皮脂欠乏性湿疹(老人性乾皮症)
寒い季節に悪化してかゆみが強い


 「老人性」という名がついてはいますが、早い人では40代くらいから下肢・上肢・体の順に皮膚の乾燥が目立ってきます。
 天気予報で言う「異常乾燥注意報」は、ほとんど冬に聞かれますね。冬には空気がとても乾きますが、人の皮膚でも同じことがおこります。皮膚の表面が乾燥し、ガサガサして粉をふいたようになります。この症状が強く出ると、きわめて細かいヒビワレを生じ、サザ波状になってきます。このヒビワレが知覚神経を刺激して、それがかゆみとして感じられるのです。このかゆみはきわめてがんこで、とくに寝入りばなに強くなるため、つらいものです。貨幣状湿疹という円形(貨幣の形)のジュクジュクした発疹を合併することもあります。この皮膚の乾燥は、おもに皮膚の老化に伴い皮膚表面の油分(皮脂)が不足して起こるものと考えられます
 油分が不足しているからといって、油っこいものをたくさん食べても皮膚には効果がありません(コレステロールは増えますが)。

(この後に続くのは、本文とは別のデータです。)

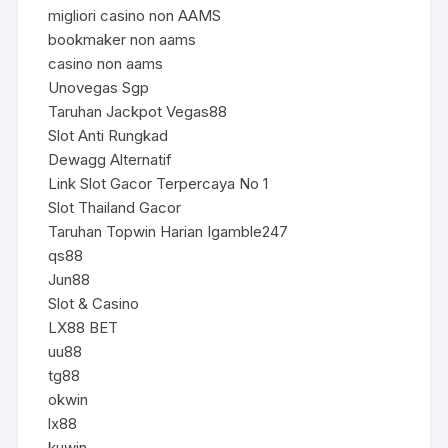
migliori casino non AAMS
bookmaker non aams
casino non aams
Unovegas Sgp
Taruhan Jackpot Vegas88
Slot Anti Rungkad
Dewagg Alternatif
Link Slot Gacor Terpercaya No 1
Slot Thailand Gacor
Taruhan Topwin Harian Igamble247
qs88
Jun88
Slot & Casino
LX88 BET
uu88
tg88
okwin
lx88
kuwin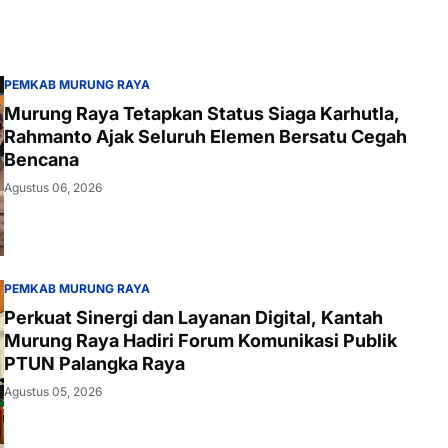
PEMKAB MURUNG RAYA
Murung Raya Tetapkan Status Siaga Karhutla,
Rahmanto Ajak Seluruh Elemen Bersatu Cegah
Bencana
Agustus 06, 2026
PEMKAB MURUNG RAYA
Perkuat Sinergi dan Layanan Digital, Kantah
Murung Raya Hadiri Forum Komunikasi Publik
PTUN Palangka Raya
Agustus 05, 2026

 治療にはおもに「うるおい」を与える作用がある保湿剤を塗付しますが、かゆみが強い場合など、必要に応じて副腎皮質ホルモン剤(ステロイド剤)の外用剤(ぬり薬)を用います。このとき、ステロイド剤はなるべく弱めの物から選びます。寒い季節をつうじて長引くことが多いものですから、暖かい季節がやってくるまで、外用剤が手放せない患者さんが多いものです。